Have a look at the world’s most expensive car, which cost almost $150 million to purchase

The 1955 Mercedes-Benz 300 SLR Uhlenhaut Coupé sold for a world record €135 million ($142.9 million) at a German auction earlier this month.

According to auto industry tracker Kelley Blue Book, that makes it roughly 307,000 percent more valued than the typical new car in the United States, which cost $46,526 in April.

The anonymous private collector who purchased the 300 SLR Uhlenhaut Coupé established with the company that the car would be available for public display on special occasions.

Some Photos of the most expensive car in the world

Mercedes-Benz retains ownership of the second prototype.
The automobile is one of two prototypes produced by Mercedes-Benz Racing and is named after its founder and chief engineer Rudolf Uhlenhaut.

As per auctioneers RM Sotheby’s, the car was one of the fastest road-legal cars ever produced at the time, with top speeds of 180 mph.
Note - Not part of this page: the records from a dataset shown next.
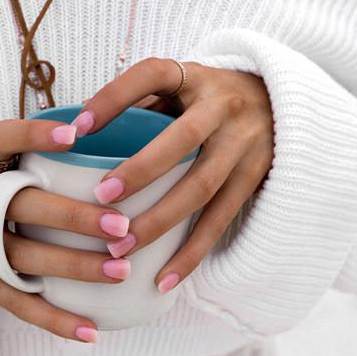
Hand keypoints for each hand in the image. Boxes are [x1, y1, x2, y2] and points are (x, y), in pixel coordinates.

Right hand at [0, 118, 135, 342]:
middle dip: (74, 217)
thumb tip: (96, 128)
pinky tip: (91, 330)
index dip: (35, 135)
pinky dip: (55, 320)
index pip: (2, 140)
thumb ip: (25, 155)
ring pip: (26, 258)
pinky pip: (18, 304)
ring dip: (76, 266)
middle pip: (23, 207)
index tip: (75, 135)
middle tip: (121, 226)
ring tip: (121, 270)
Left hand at [72, 57, 274, 293]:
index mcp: (195, 77)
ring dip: (159, 222)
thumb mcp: (178, 85)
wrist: (281, 104)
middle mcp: (224, 108)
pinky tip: (163, 279)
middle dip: (141, 170)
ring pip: (202, 188)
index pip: (152, 76)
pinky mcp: (254, 179)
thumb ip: (137, 100)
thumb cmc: (207, 98)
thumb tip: (75, 124)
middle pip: (184, 138)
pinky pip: (220, 221)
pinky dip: (191, 254)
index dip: (114, 98)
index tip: (77, 126)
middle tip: (101, 199)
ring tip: (119, 249)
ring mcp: (244, 145)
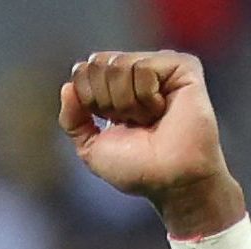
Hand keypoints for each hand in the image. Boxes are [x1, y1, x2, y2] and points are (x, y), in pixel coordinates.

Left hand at [59, 51, 240, 234]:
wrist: (173, 183)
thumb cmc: (140, 170)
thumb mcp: (92, 150)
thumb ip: (72, 120)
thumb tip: (68, 87)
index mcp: (115, 86)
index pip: (84, 70)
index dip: (89, 99)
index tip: (113, 124)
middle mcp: (137, 72)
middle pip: (99, 63)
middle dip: (108, 101)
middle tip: (133, 124)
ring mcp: (160, 67)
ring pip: (120, 65)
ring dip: (129, 103)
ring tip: (151, 120)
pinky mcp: (182, 66)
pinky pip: (144, 67)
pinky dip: (147, 97)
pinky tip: (163, 111)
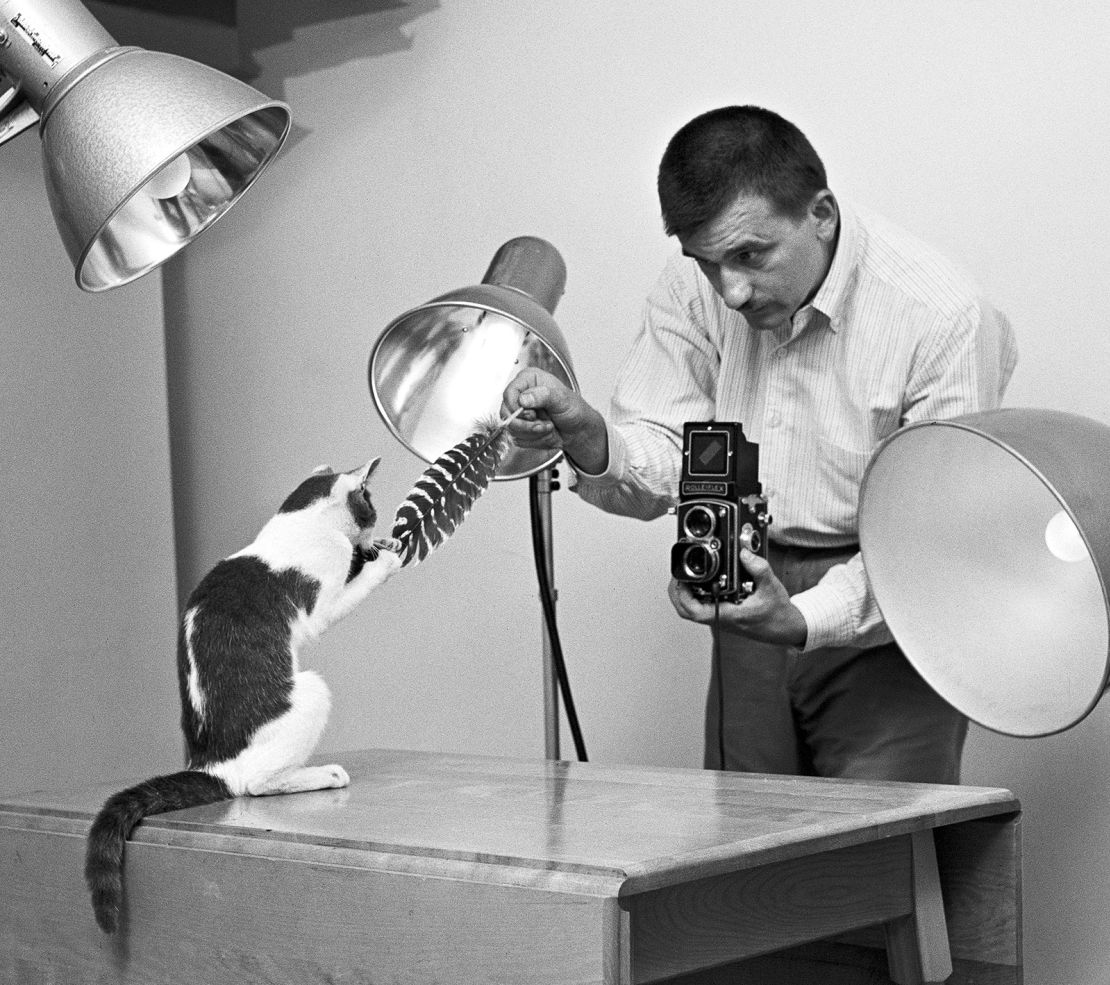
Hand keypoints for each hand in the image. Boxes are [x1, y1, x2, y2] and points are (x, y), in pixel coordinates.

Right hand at [501, 368, 608, 472]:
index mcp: (529, 380)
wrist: (579, 430)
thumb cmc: (574, 410)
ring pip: (512, 429)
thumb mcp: (562, 399)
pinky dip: (534, 441)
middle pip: (506, 414)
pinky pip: (518, 439)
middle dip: (528, 425)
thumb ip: (544, 395)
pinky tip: (546, 433)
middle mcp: (521, 395)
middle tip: (546, 424)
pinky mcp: (520, 429)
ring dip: (534, 433)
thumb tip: (524, 398)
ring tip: (549, 427)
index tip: (532, 414)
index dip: (516, 408)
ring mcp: (519, 413)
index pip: (509, 393)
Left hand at [668, 549, 807, 646]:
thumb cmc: (778, 614)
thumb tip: (744, 553)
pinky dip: (695, 595)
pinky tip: (699, 582)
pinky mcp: (723, 615)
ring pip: (692, 610)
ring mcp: (720, 617)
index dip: (682, 595)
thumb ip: (758, 568)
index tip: (681, 577)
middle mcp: (721, 618)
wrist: (786, 628)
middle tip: (678, 574)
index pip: (694, 611)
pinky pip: (702, 607)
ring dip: (684, 594)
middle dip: (677, 593)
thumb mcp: (771, 587)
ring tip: (685, 576)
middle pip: (686, 611)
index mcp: (728, 615)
The automobile became the most valuable car ever sold, according to the auction house, surpassing the previous record by more than €90 million.

According to RM Sotheby’s, the car is now one of the ten most costly objects ever sold at auction.
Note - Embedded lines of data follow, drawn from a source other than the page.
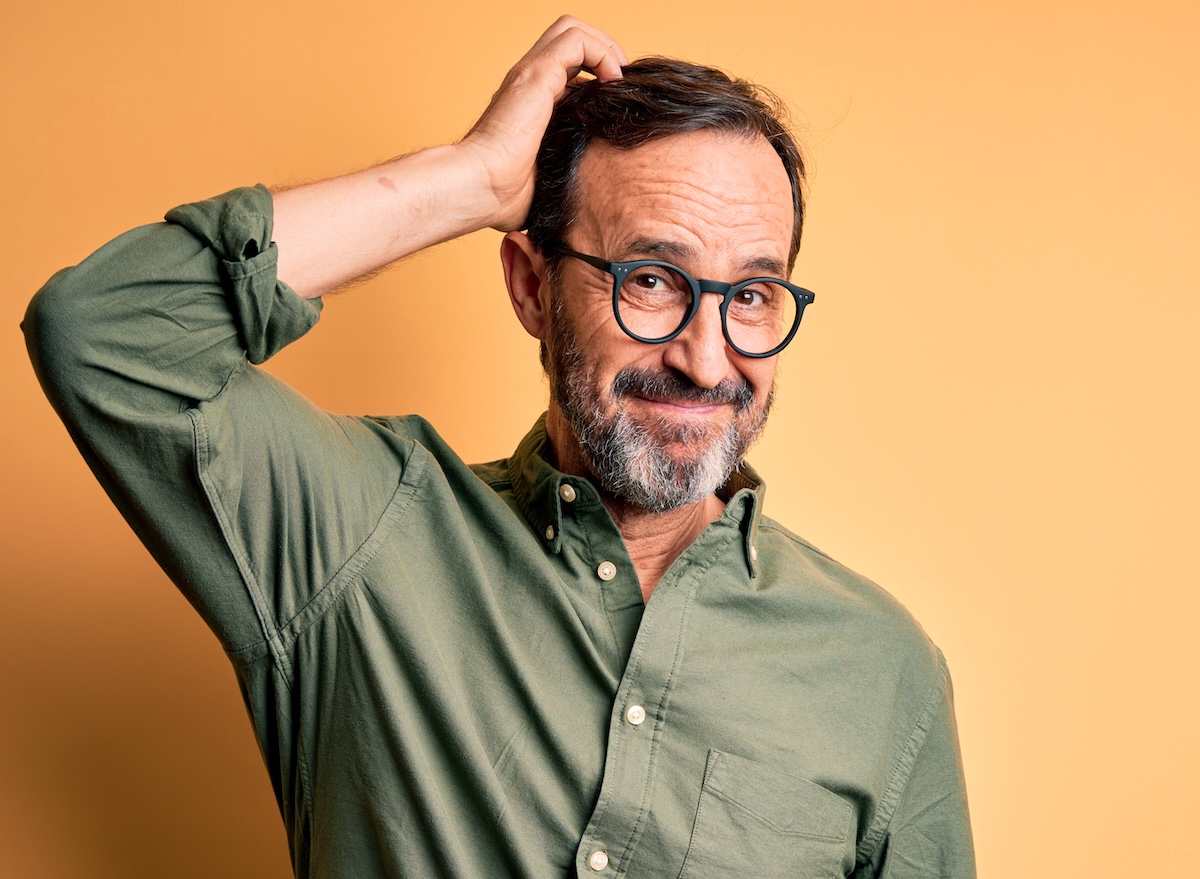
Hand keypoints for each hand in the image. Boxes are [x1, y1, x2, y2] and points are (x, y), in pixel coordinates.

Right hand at [461, 15, 627, 231]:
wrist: (479, 188)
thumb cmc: (503, 198)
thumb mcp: (546, 182)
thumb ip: (564, 176)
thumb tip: (590, 203)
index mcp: (530, 103)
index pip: (569, 69)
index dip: (597, 79)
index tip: (615, 108)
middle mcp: (529, 83)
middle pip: (570, 38)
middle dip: (603, 52)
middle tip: (619, 86)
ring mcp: (530, 75)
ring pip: (573, 30)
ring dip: (604, 47)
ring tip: (618, 79)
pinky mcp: (536, 74)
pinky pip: (577, 41)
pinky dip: (601, 53)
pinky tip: (611, 83)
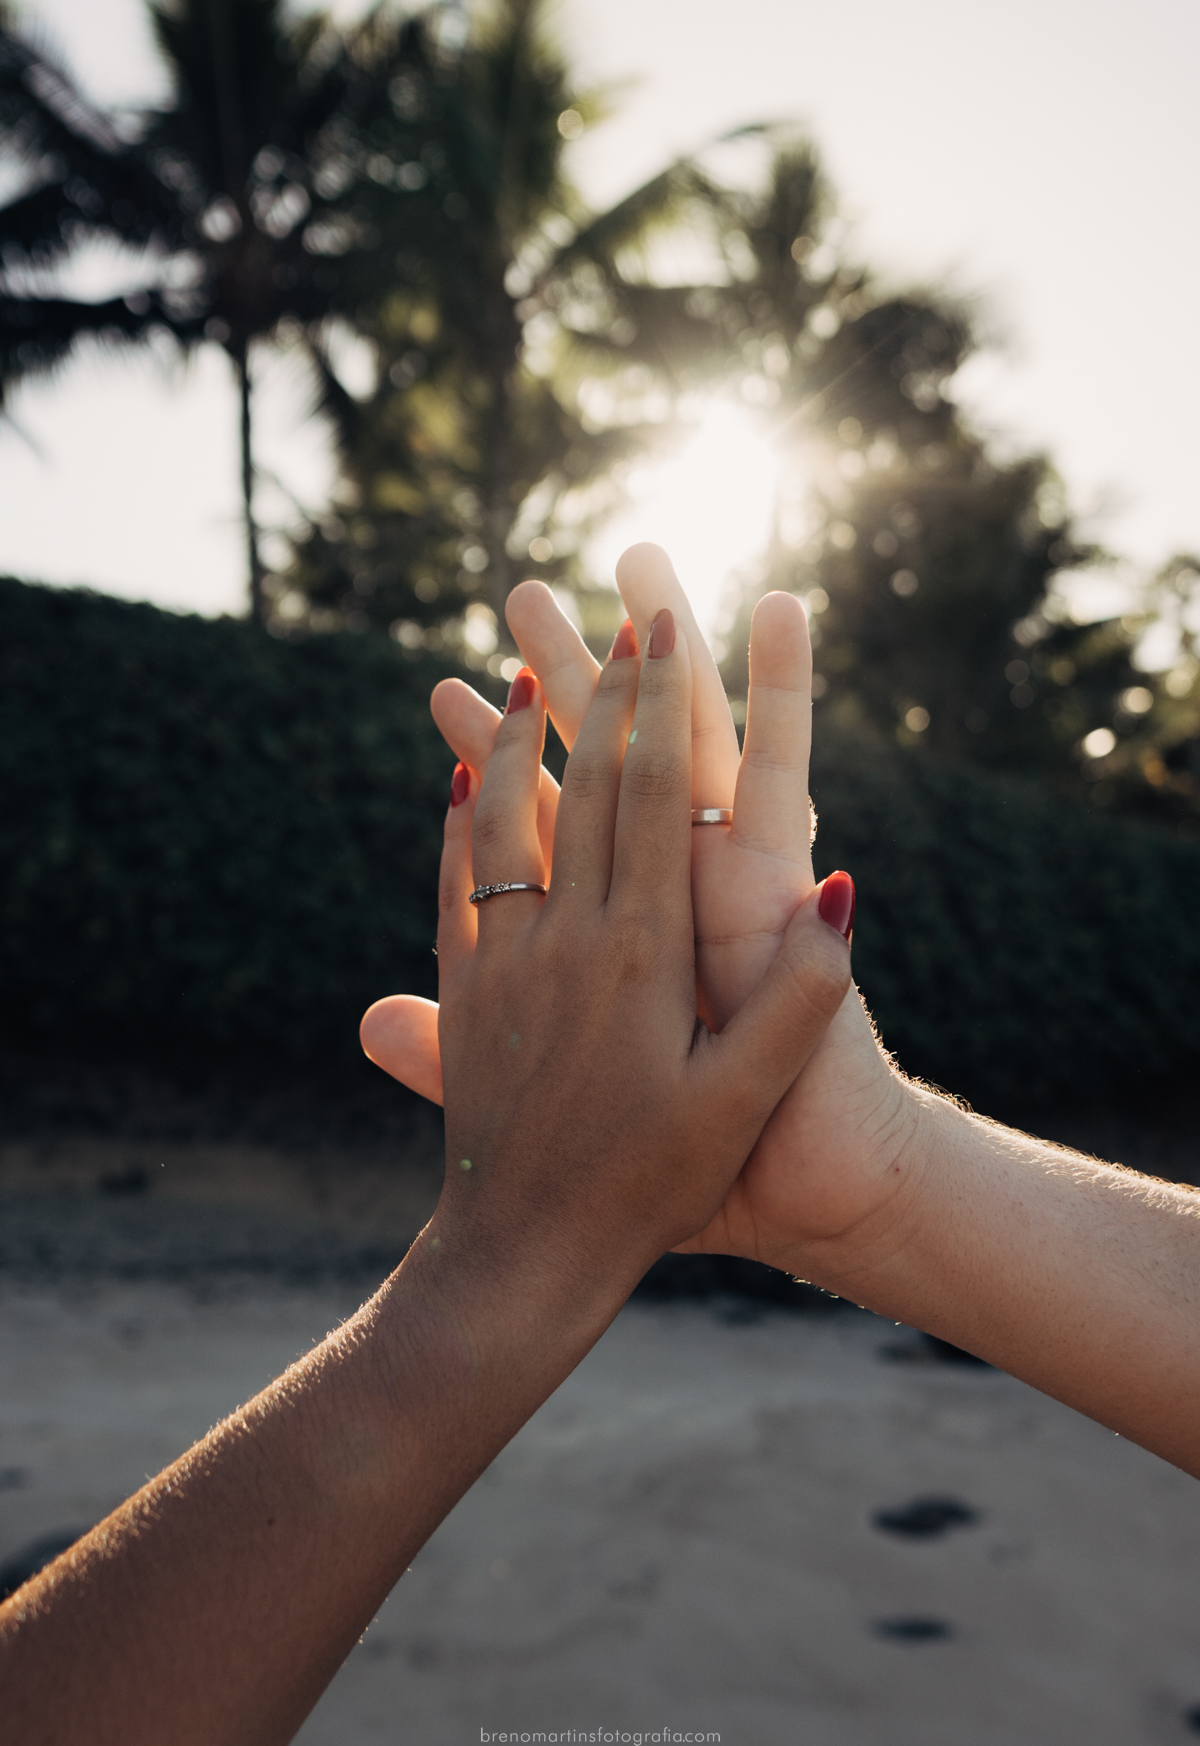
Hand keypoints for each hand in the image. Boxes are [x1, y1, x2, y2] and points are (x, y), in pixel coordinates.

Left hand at [364, 545, 914, 1282]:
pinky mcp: (464, 994)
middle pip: (582, 786)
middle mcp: (565, 940)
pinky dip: (459, 821)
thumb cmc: (654, 1186)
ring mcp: (503, 962)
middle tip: (609, 613)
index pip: (650, 799)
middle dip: (599, 693)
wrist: (522, 1253)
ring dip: (509, 738)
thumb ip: (800, 996)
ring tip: (513, 671)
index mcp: (639, 953)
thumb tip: (841, 886)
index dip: (654, 709)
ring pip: (502, 819)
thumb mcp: (746, 1100)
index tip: (659, 633)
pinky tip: (454, 787)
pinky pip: (458, 883)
Mercedes-Benz sold the car in an auction held at the Mercedes-Benz Museum in Stuttgart.

The auction was only open to invited guests who “share Mercedes-business Benz’s principles.”

A 1962 Ferrari 250 GTO, which was auctioned for about $45 million in 2018, held the record for the most valued car ever at auction before the Mercedes was sold this month.

The proceeds from the sale of the Uhlenhaut Coupé will be used to create a global “Mercedes-Benz Fund” that will fund scholarships for environmental science and decarbonization research.

“The decision to sell one of these two exceptional sports cars was made with very clear rationale — to assist a good cause,” Mercedes-Benz Group Chairman Ola Källenius said in a statement. “At the same time, reaching the highest sum ever paid for a vehicle is incredible and humble.”

In a separate statement, Oliver Barker, chairman of Sotheby’s Europe, said the car “today stands side to shoulder with the greatest works of art ever sold.”